** begin TEXT SECTION **
ArcadeDB
ArcadeDB is a multi-model NoSQL database that supports graph, document, key-value, time-series, and vector data. It provides a built-in LSM_VECTOR index (powered by JVector/HNSW) for high-performance approximate nearest neighbor (ANN) vector search.
The langchain4j integration supports two operation modes:
- Remote mode — connects to an ArcadeDB server over HTTP. Suitable for production deployments and shared infrastructure.
- Embedded mode — runs ArcadeDB in-process inside the same JVM. No server or Docker container required; the database is stored on the local filesystem. Ideal for testing, desktop applications, or single-process workloads.
Maven Dependency
<dependency>
<groupId>dev.langchain4j</groupId>
<artifactId>langchain4j-community-arcadedb</artifactId>
<version>${latest version here}</version>
</dependency>
Note: This is a community integration module. You may need to add the langchain4j-community repository to your project configuration.
APIs
ArcadeDBEmbeddingStore
Features
- Two Operation Modes: Remote (HTTP client to an ArcadeDB server) or embedded (ArcadeDB runs in-process, no server needed)
** end TEXT SECTION **
** begin EXTRACTED MATERIAL **
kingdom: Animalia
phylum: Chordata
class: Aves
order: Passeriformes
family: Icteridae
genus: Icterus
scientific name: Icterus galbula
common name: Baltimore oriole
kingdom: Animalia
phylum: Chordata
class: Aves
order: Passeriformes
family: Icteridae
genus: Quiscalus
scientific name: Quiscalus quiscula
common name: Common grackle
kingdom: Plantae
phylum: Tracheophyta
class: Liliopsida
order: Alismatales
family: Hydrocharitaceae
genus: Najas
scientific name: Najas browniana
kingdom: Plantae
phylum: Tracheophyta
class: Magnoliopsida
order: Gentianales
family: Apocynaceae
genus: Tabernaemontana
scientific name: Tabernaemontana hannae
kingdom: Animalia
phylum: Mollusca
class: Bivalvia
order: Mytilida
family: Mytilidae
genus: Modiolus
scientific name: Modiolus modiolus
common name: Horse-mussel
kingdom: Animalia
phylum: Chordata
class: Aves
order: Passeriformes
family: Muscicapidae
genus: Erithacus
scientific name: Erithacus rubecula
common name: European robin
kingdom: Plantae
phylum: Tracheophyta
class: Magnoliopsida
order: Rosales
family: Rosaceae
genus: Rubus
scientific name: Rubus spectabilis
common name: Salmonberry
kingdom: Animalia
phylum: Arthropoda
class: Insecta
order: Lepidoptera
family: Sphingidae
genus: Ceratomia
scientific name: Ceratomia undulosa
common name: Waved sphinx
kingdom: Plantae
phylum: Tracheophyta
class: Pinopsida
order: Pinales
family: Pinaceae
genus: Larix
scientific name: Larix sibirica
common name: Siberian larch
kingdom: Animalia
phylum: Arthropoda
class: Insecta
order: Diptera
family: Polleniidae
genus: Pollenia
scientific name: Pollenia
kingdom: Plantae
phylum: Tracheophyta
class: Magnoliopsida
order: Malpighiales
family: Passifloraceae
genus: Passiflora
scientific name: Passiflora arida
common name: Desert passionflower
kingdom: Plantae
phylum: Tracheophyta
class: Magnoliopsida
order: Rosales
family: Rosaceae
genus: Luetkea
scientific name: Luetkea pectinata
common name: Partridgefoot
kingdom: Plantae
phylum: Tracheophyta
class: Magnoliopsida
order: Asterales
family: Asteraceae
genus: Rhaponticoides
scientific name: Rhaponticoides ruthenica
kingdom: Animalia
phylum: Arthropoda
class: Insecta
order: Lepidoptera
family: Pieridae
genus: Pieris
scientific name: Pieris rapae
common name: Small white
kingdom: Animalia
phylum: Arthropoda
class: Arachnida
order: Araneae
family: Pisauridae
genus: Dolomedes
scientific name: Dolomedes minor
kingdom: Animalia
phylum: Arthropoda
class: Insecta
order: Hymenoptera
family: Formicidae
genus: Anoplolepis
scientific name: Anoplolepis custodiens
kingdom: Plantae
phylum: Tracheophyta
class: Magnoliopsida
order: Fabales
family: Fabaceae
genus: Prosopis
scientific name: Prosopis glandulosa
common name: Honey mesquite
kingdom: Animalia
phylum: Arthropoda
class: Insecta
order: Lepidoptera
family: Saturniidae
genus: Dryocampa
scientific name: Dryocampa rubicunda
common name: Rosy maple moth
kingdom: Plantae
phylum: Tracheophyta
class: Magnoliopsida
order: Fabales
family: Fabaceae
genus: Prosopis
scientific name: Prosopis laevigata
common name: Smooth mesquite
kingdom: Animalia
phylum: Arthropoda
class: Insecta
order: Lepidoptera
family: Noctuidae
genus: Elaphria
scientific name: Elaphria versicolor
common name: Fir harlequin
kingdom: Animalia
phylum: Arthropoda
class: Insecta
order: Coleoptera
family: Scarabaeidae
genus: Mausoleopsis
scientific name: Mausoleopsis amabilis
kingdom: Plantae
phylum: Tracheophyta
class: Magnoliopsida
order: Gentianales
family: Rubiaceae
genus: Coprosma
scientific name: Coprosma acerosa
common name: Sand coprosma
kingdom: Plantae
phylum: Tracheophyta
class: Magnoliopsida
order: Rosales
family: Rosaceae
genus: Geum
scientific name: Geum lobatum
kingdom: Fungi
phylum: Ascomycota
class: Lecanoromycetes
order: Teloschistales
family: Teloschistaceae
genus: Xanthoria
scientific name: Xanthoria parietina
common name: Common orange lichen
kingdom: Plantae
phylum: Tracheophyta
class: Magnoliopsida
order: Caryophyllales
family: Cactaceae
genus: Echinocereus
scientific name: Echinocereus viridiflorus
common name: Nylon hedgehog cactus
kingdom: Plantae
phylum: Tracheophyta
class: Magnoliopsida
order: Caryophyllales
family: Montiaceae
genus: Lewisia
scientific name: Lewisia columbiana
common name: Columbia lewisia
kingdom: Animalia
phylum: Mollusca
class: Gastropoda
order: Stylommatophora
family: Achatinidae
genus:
** end EXTRACTED MATERIAL **
**DIRECTIONS**
A: Answer these questions using the ArcadeDB text:
(i) Which built-in index does ArcadeDB provide for approximate nearest neighbor vector search, and what powers it?
(ii) In embedded mode, where is the database stored?
(iii) What artifactId does the Maven dependency declare?
B: Resume the ArcadeDB text after its final line, carrying on its list of features.

**EXPECTED ANSWERS**
A:
(i) The LSM_VECTOR index, powered by JVector/HNSW.
(ii) On the local filesystem.
(iii) langchain4j-community-arcadedb

B:
- Multi-Model Database: Stores embeddings as vertices in ArcadeDB's graph model alongside documents, key-value, and time-series data
- HNSW Vector Index: Uses ArcadeDB's LSM_VECTOR index (JVector-based) for fast approximate nearest neighbor search
- Metadata Filtering: Supports filtering search results by metadata using comparison and logical operators
- Persistent Storage: Data is durable across restarts in both remote and embedded modes
- Auto Schema Creation: Automatically creates the vertex type, properties, and vector index on first use
- Multiple Similarity Functions: Supports COSINE (default), EUCLIDEAN, and SQUARED_EUCLIDEAN distance metrics (remote mode)
- Batch Operations: Add multiple embeddings in a single call
- Flexible Removal: Remove embeddings by ID, by filter, or clear all
Basic Usage
Remote Mode
Remote mode connects to a running ArcadeDB server. See Running ArcadeDB with Docker to start one locally.
Connect to an Existing Database
EmbeddingStore<TextSegment> embeddingStore = ArcadeDBEmbeddingStore.builder()
.host("localhost")
.port(2480)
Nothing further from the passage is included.